D’ici 2026, la métropole britanno-colombienne pourrait avoir déjà ouvert sa deuxième maison de la francophonie. La maison actuelle, inaugurée en 1990 grâce notamment au financement du gouvernement québécois, est en mauvais état.

En 2018, la maison vancouvéroise s’est donc associée au promoteur montréalais Canderel, qui a acheté le terrain adjacent. La maison a également vendu son terrain au promoteur, créant ainsi un lot plus grand sur lequel Canderel bâtira une nouvelle maison avec, au-dessus, une tour de logements en copropriété.

« Sans un tel partenariat, on aurait eu besoin de rénover la maison au complet, ce qui aurait coûté des millions », explique l’architecte Pierre Gallant, président du conseil d’administration de la Maison de la francophonie de Vancouver.

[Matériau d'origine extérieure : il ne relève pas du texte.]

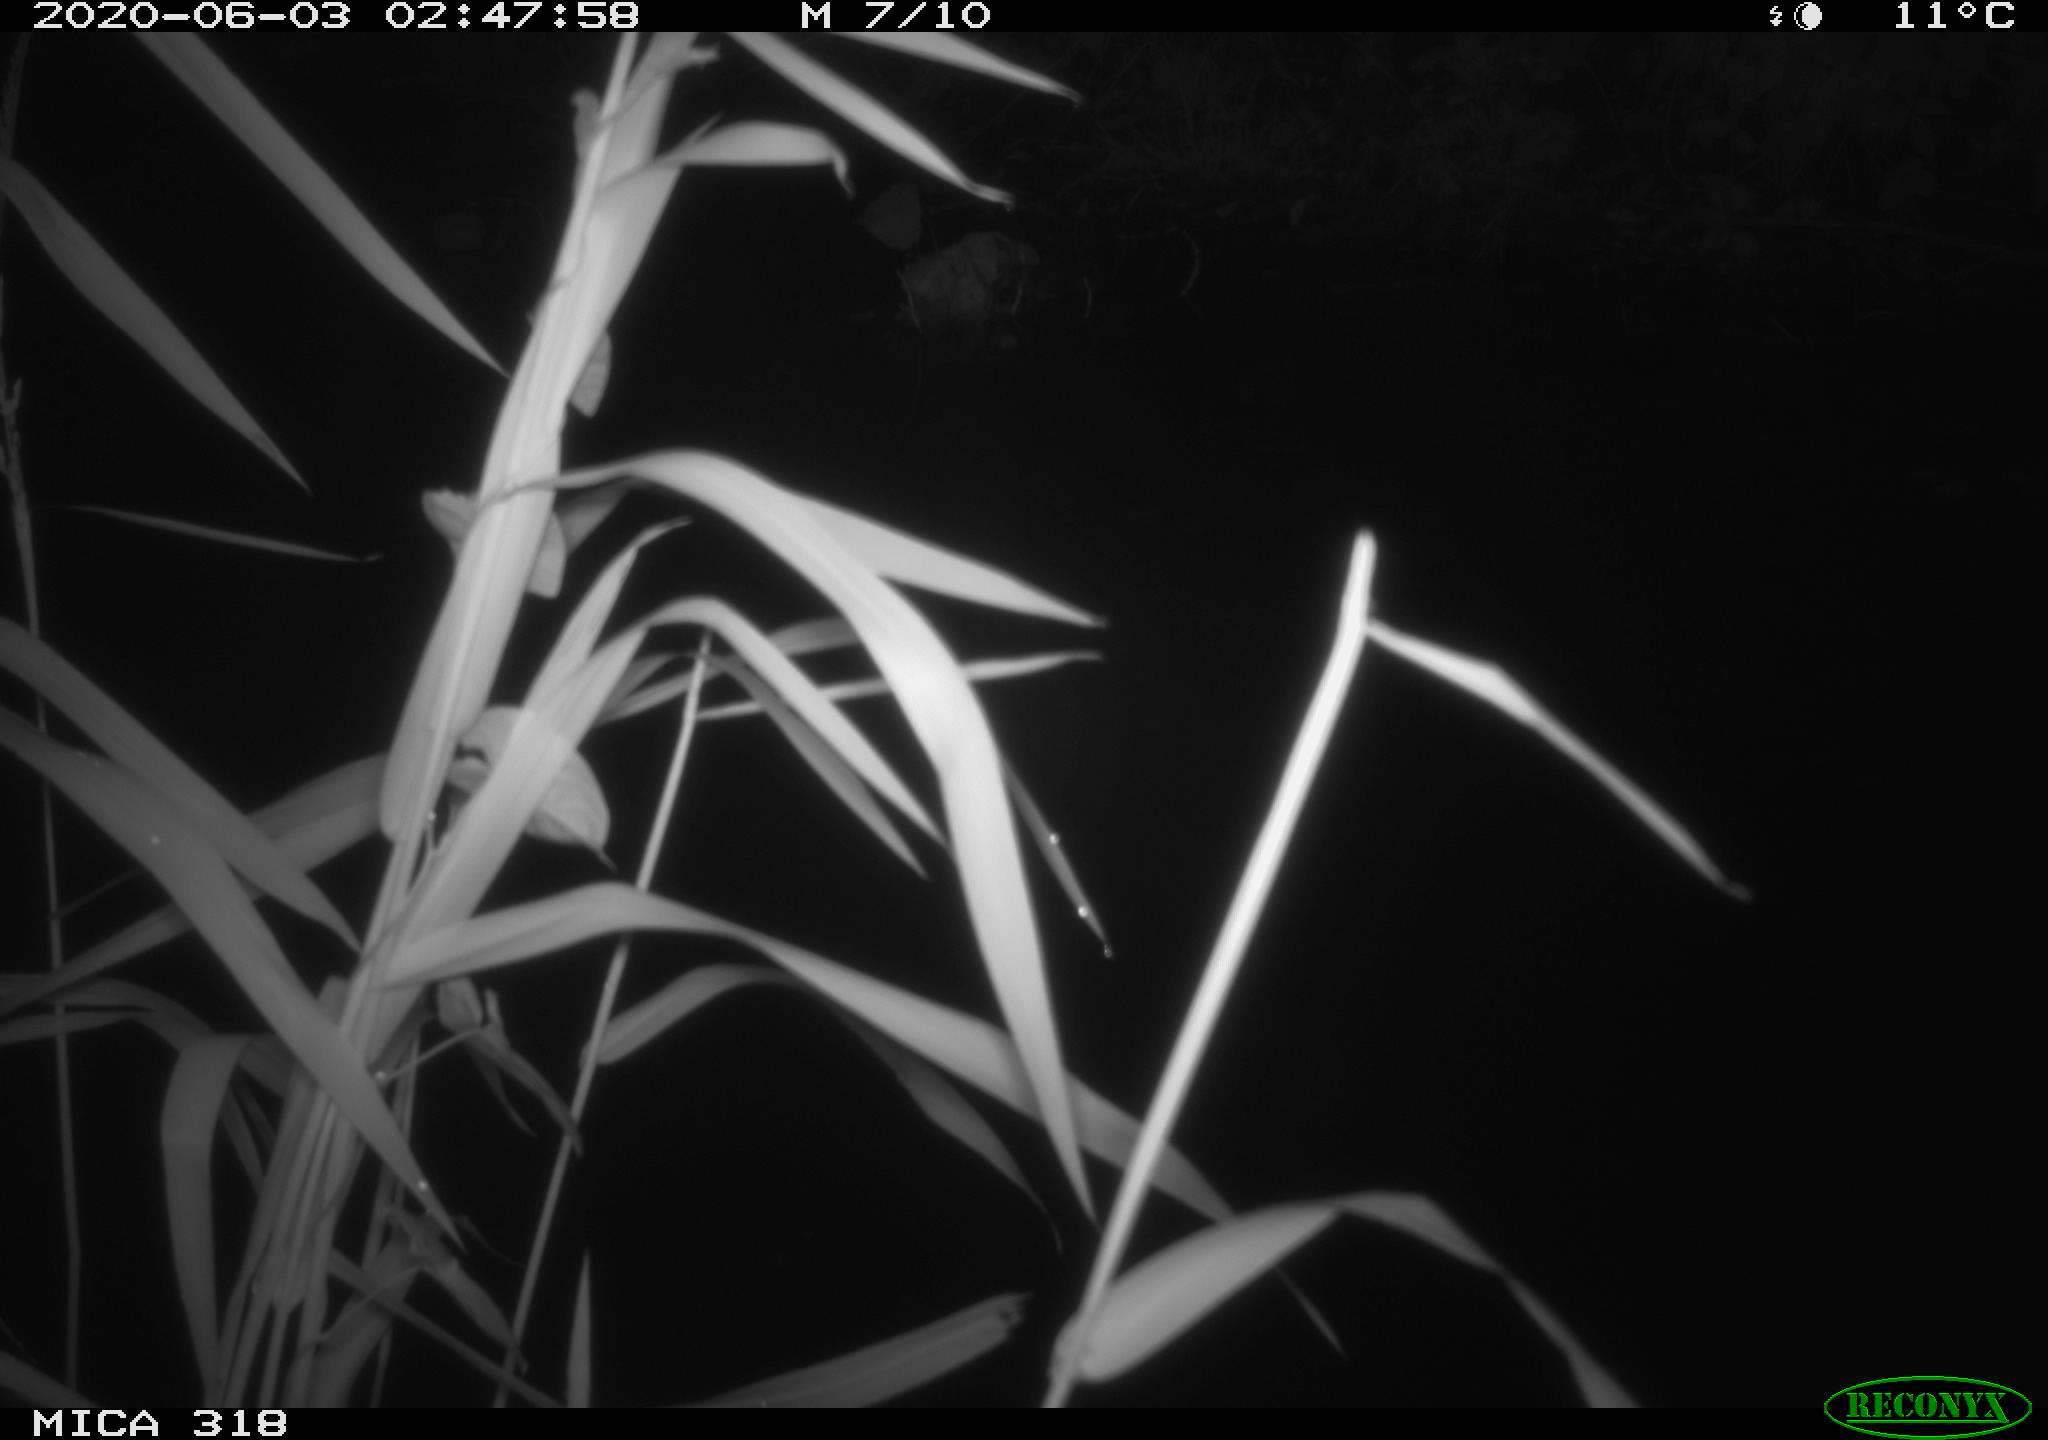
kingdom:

En 2016, le CEPEO est devenu propriétaire de la Maison de la francophonie d’Ottawa. « Pour faire vivre un gros édifice, ça prend quelqu’un avec des reins solides et habitué de gérer de grosses infrastructures », souligne Ronald Bisson.

« Ça coûte des milliers de dollars, déblayer des centres communautaires. Nous, on n’a aucunement ce mal de tête, parce que le conseil en prend soin, explique l’Ottavien. Vous n’avez aucune idée à quel point je suis reconnaissant au CEPEO. »

Les trois projets en cours à Toronto misent sur des équipes distinctes, mais ils peuvent compter sur des gens expérimentés.

Édith Dumont, la vice-présidente des partenariats à l’UOF – notamment responsable du Carrefour du savoir, était directrice de l’éducation du CEPEO au moment de l’ouverture de la Maison de la francophonie d’Ottawa. Linda Savard, présidente du CEPEO lorsque ce dernier est devenu propriétaire du lieu, est l’une des cinq membres du comité fondateur de la Maison de la francophonie de Toronto.